É com a palavra “merdra” que começa “UBUs”, a nova peça encenada por Ricardo Pais, a estrear esta noite no Teatro Carlos Alberto, no Porto. Um começo que funciona como prenúncio dos actos seguintes, numa peça que o próprio encenador classifica como “um retrato do obsceno, do hediondo, em linguagem rasca e baixa”.

O texto é de Alfred Jarry, um autor que, apesar da sua morte precoce (com 34 anos, em 1907), teve tempo para romper com o convencionalismo e com alguns dos clichés que dominavam o teatro da época em que viveu, abrindo portas para aquilo que viria a ser designado de Teatro Moderno, enquanto chocava a França inteira com a sua escrita polémica, “alucinada”, paródica, num universo que muitos descrevem como absolutamente “caótico”.

“O poder, sobretudo o pequeno poder, do contínuo, do professor, da mulher sobre o homem, mas também do rei sobre os súbditos e vice-versa, do homem sobre o homem e da cobiça sobre todos eles”. Eis o universo deste dramaturgo agora revisitado por Ricardo Pais. O resultado desta reinterpretação surge na forma de uma “Féerie montada no ambiente sujo de uma feira muito popular”, e culminará naquilo “que pudermos criar a partir da ilusão de liberdade absoluta com que nos desculpamos de tantas tiranias”.

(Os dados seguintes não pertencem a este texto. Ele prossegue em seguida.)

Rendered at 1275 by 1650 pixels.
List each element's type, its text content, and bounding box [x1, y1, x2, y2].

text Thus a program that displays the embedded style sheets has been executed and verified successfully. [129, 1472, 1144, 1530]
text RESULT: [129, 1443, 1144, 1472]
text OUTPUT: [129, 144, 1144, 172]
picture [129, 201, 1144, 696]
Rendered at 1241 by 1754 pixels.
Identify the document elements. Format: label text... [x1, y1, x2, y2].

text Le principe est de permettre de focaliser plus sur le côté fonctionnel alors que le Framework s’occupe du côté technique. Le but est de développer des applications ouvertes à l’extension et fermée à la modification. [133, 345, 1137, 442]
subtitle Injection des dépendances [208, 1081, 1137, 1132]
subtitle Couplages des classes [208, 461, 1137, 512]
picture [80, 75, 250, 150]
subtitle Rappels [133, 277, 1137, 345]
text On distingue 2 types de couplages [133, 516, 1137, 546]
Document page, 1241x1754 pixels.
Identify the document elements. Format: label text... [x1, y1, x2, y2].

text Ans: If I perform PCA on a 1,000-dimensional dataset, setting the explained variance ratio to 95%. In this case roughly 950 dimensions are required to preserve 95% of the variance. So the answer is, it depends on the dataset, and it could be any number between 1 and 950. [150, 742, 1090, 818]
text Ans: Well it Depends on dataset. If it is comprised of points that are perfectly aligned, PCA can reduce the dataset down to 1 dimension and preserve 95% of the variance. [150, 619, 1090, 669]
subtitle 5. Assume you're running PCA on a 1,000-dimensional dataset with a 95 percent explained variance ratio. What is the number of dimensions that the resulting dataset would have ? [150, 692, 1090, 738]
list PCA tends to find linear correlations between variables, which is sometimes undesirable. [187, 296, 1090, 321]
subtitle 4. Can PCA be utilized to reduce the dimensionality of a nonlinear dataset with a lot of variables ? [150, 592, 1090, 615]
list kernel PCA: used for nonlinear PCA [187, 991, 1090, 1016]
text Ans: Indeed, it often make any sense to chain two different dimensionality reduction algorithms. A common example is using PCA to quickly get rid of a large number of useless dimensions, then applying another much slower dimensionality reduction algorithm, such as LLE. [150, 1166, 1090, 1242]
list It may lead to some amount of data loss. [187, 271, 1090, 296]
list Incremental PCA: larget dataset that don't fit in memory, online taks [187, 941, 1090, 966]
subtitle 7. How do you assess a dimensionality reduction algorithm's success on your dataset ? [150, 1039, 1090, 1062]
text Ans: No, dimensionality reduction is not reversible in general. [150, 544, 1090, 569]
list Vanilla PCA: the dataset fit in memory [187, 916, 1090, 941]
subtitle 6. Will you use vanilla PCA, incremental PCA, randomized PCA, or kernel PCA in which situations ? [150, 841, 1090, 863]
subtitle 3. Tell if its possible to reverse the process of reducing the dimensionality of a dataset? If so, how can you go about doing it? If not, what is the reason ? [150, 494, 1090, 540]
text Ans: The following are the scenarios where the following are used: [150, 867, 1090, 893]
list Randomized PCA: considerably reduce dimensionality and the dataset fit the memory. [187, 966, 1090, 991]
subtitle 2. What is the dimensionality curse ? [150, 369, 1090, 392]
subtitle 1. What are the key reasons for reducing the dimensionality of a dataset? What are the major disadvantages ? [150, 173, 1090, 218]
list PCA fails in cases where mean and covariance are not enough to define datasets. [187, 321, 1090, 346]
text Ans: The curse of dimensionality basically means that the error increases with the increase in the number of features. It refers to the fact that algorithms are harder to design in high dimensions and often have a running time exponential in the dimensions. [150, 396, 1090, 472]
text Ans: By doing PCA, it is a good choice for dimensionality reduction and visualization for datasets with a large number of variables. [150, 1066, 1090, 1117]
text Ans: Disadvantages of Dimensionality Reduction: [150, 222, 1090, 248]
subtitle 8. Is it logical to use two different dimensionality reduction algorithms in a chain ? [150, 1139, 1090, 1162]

A tradução, crítica e anotada, destas peças “ubuescas” esteve a cargo de Luísa Costa Gomes e resultou num volume a publicar, durante o mês de Abril, pela Campo das Letras, com o apoio do TNSJ, e que contempla quatro textos que relatam a gesta do rei Ubu: “Rei Ubu”, “Ubu Cornudo”, “Ubu no Outeiro” e “Ubu Agrilhoado”.

Inicialmente, Ricardo Pais chegou a pensar fazer este “Ubus” com marionetas, conforme as instruções iniciais de Jarry, que, em 1889, com apenas 16 anos, fazia a primeira encenação caseira do texto com as marionetas do Théatre des Phynances. No entanto, o encenador não conseguiu resistir à tentação de trabalhar mais uma vez com actores que já conhece bem, numa tentativa de explorar de forma mais realista o “absurdo” e o “ridículo” da condição humana.

Em palco teremos um Dom Ubu, na pele de João Reis, acompanhado por três “sôdonas Ubu” (Emília Silvestre, Micaela Cardoso e Lígia Roque), para além de um grupo numeroso de “empaladores” (Alberto Magassela, Ivo Alexandre, Jorge Vasques, Pedro Almendra, Pedro Pernas e Paulo Freixinho).

O espectáculo começa esta noite, às 21.30, e vai estar em cena no Teatro Carlos Alberto até ao dia 7 de Maio, contando ainda com a cenografia de Pedro Tudela, canções de Sérgio Godinho, e “consultoria mágica” de Luís de Matos.